AT LEAST one of Australia’s top national law firms is among the growing list of organisations falling victim to a form of telecom hacking, which has cost some companies up to $1.7 million in a single attack. The threat, however, is neither new nor particularly difficult to prevent.
‘Phreaking’, as the crime is known, involves gaining access to an organisation’s telephone system and using it to make calls, charge phone cards or commit other forms of larceny.
Media reports of companies falling victim to this crime in Australia date back to 1992 and beyond, but it is the wholesale absence of such reports that has allowed the crime to go largely unnoticed and unchecked, so much so that there could be as many as 50 such attacks every week in Australia.
According to the US-based Communications Fraud Control Association, annual worldwide telecom fraud losses are believed to be in the range of US$35 to US$40 ($48 to $55) billion.
As with most cyber crimes, there is a huge reticence in corporate Australia to report such incidents as the reputation risk attached to admitting inadequate security is considered more important. Therefore, because so few organisationsadmit they have fallen victim to the crime, as far as the rest of corporate Australia is concerned it is not a problem.

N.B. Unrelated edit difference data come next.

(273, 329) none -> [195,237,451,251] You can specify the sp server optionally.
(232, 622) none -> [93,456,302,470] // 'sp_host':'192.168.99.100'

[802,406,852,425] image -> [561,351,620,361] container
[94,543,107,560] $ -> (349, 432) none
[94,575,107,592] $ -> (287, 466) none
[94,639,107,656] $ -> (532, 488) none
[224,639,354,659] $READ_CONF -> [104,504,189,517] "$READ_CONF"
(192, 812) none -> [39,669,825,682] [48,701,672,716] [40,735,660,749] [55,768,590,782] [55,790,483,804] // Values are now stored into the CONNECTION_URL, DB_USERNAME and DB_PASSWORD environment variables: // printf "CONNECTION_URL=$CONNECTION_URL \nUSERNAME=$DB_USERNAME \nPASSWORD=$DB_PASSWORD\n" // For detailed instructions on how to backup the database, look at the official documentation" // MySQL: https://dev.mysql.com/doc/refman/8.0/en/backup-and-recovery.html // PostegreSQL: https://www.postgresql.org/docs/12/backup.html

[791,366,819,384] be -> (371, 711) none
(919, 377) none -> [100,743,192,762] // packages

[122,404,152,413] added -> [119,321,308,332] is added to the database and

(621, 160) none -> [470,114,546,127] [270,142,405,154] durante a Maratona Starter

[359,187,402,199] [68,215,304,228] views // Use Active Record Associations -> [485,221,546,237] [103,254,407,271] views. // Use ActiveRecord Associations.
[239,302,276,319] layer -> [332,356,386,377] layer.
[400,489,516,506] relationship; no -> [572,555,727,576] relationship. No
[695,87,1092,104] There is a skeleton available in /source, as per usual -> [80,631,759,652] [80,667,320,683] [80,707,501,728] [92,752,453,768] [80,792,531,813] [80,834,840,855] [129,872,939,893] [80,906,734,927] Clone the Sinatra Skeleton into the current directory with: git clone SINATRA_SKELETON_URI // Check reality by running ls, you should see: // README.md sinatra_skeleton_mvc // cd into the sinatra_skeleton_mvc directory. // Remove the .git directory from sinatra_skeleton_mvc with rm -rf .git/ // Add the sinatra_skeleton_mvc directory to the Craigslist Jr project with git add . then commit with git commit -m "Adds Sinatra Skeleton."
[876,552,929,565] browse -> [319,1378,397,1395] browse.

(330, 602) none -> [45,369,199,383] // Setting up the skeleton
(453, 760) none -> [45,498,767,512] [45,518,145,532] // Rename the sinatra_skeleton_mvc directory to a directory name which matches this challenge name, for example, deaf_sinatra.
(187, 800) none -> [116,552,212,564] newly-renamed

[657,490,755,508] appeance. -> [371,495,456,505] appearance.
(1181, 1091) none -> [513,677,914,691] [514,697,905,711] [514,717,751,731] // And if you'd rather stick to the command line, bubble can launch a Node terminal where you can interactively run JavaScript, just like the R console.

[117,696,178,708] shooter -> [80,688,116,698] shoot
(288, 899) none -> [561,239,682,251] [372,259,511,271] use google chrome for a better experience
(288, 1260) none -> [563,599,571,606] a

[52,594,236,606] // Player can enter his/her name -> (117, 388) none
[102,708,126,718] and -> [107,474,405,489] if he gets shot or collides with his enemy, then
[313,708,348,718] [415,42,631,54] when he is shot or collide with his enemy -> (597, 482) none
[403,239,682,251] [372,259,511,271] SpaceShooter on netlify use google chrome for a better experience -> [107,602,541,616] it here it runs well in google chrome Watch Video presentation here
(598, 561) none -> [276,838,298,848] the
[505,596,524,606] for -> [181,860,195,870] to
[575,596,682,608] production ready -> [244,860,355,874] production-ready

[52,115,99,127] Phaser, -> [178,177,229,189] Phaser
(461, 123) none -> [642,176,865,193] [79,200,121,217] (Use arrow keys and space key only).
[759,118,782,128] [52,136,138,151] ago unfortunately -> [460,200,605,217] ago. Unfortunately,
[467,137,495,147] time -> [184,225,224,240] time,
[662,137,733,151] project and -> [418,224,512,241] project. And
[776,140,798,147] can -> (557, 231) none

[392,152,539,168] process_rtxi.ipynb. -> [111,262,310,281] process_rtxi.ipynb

This was exactly the tack the prominent national law firm took when it was stung for around $50,000 over the course of one weekend. According to its IT manager, who spoke with Lawyers Weekly on the condition of anonymity, the law firm’s executive decided not only to pay the phone bill, but to keep the security breach from the broader partnership.
In this incident, the law firm’s facility management team was informed on a Monday morning by Telstra that there had been a huge spike in their phoneline usage — mainly ISD calls to Hong Kong. Its Private Automatic Branch eXchange (PABX) system had been hacked via phone. “A classic phreak,” the IT manger said. The phreakers then opened up about a 50-line open circuit and proceeded to run up a bill of around $50,000 over the weekend.
Lawyers Weekly has learned that in another incident, a small regional law firm left on the modem that its PABX maintainer used to access the system without password protection, and it was completely reconfigured by a hacker to forward other calls.
For the few companies that have gone on the record, the losses are frightening. Perpetual Trustees was left with a $600,000 phone bill racked up between 31 October and 15 November 2000. On one day alone, the company was stung to the tune of $80,000 — the result of 5,000 illegal calls.
Among the most recently reported incidents was one involving a private hospital in Canberra, which had its PABX system hijacked on 22 March 2005. In the following 24 hours, John James Hospital had between $4,000 and $5,000 worth of international calls charged against its account.
In another incident, Australia importing business Plastic Plumbing Supplies was stung for an undisclosed amount exceeding $500,000 over a three-month period with all of the illegal calls being made when the office was empty overnight. Commercial manager for the business Peter Krohn told Lawyers Weekly that while he had reached a settlement with his telecommunications provider, which forbade him from outlining the specifics of the settlement, the experience had left him bitter and his business had suffered a very substantial loss. “It was akin to having a very large bad debt,” he said.
Telstra has admitted that up to 20 hacks are perpetrated against its clients every month. Add to that the legion of companies no longer with the soon-to-be fully privatised national carrier and the number could easily double.
Yet a spokesperson for ACT Policing told Lawyers Weekly he was unaware of any more cases being reported to that police force since. In 2004 there were only two reported cases in the ACT. With more than 200 such attacks every year reported to Telstra alone, it is clear that companies are electing to take the hit.
Australian High Tech Crime Centre director, Federal Agent Kevin Zuccato, says it is hard to put a figure on the impact of hacking, but there is no doubt criminals are becoming more astute.
One man who is carving a living out of phreaking is David Stevens. Not by committing crime, but by helping companies avoid being the next victim. His consultancy, Telecom Security, specialises in hacking into companies’ PABX and voicemail systems, then putting in place the necessary security systems to ensure the company is phreaking safe.
Calling his company’s services an audit, Stevens says that his percentile success rate of being able to hijack a company’s phone system is in the very high nineties. Worse news still, is that having secured a company’s system, often within 12 months he’s able to get back into a company’s phone system against his own security measures.